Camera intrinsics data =

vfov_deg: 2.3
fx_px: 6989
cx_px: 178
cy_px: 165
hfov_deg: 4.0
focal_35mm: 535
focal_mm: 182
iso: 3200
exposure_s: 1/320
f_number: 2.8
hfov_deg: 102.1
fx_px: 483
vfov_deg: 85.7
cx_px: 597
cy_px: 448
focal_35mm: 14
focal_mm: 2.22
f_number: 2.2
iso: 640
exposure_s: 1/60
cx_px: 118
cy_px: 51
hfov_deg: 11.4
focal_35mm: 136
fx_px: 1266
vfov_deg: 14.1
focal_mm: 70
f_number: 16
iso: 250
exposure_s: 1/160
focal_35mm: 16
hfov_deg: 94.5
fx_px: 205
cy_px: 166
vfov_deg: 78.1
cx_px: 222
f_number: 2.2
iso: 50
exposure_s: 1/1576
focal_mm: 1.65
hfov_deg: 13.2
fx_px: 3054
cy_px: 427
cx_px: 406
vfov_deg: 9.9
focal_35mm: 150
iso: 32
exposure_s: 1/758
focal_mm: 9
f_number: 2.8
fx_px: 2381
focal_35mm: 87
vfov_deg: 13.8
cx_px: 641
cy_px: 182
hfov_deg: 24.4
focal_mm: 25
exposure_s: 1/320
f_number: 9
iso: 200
---
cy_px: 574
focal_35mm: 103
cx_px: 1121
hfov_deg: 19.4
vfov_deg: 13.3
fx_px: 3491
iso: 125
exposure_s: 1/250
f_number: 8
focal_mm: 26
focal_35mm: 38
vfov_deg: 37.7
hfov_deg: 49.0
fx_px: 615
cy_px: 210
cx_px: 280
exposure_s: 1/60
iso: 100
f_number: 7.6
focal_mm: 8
---
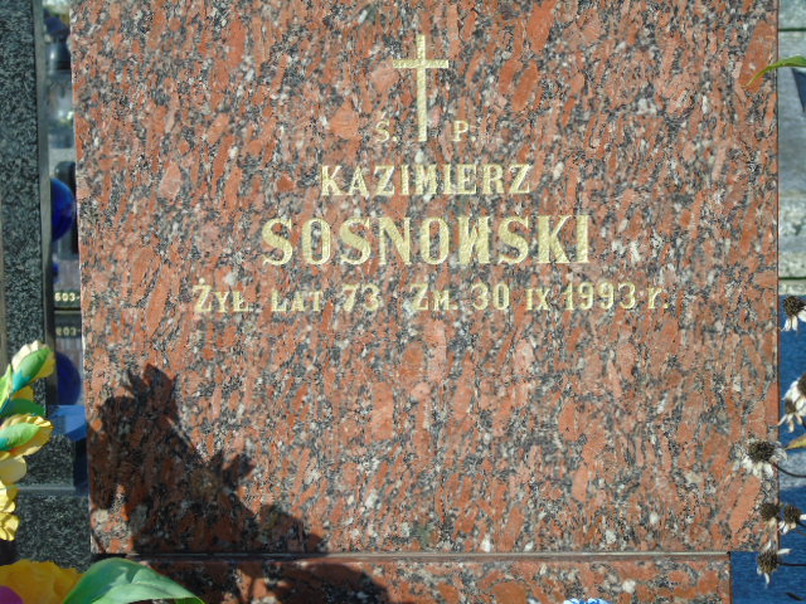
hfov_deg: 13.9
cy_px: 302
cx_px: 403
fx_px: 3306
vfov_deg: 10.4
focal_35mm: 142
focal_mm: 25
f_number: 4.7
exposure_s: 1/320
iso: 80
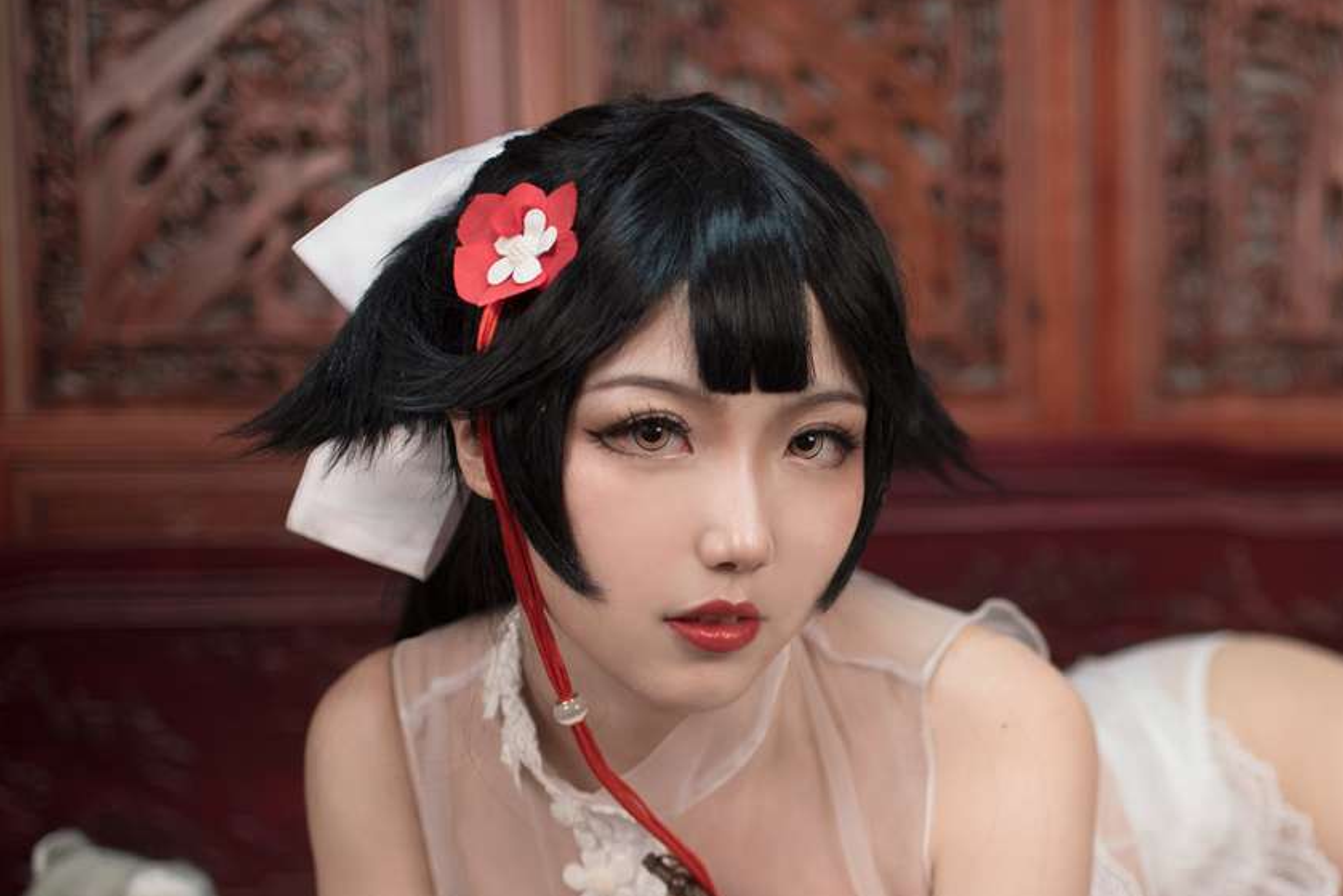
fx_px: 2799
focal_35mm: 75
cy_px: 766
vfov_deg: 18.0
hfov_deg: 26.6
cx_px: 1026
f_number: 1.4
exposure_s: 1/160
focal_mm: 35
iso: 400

What you have to do = Find the line with "focal_mm: 182" in the entries above. Retype it and each line after it, exactly, through the line with "vfov_deg: 78.1", and stop there.

Answer area =
focal_mm: 182
iso: 3200
exposure_s: 1/320
f_number: 2.8
hfov_deg: 102.1
fx_px: 483
vfov_deg: 85.7
cx_px: 597
cy_px: 448
focal_35mm: 14
focal_mm: 2.22
f_number: 2.2
iso: 640
exposure_s: 1/60
cx_px: 118
cy_px: 51
hfov_deg: 11.4
focal_35mm: 136
fx_px: 1266
vfov_deg: 14.1
focal_mm: 70
f_number: 16
iso: 250
exposure_s: 1/160
focal_35mm: 16
hfov_deg: 94.5
fx_px: 205
cy_px: 166
vfov_deg: 78.1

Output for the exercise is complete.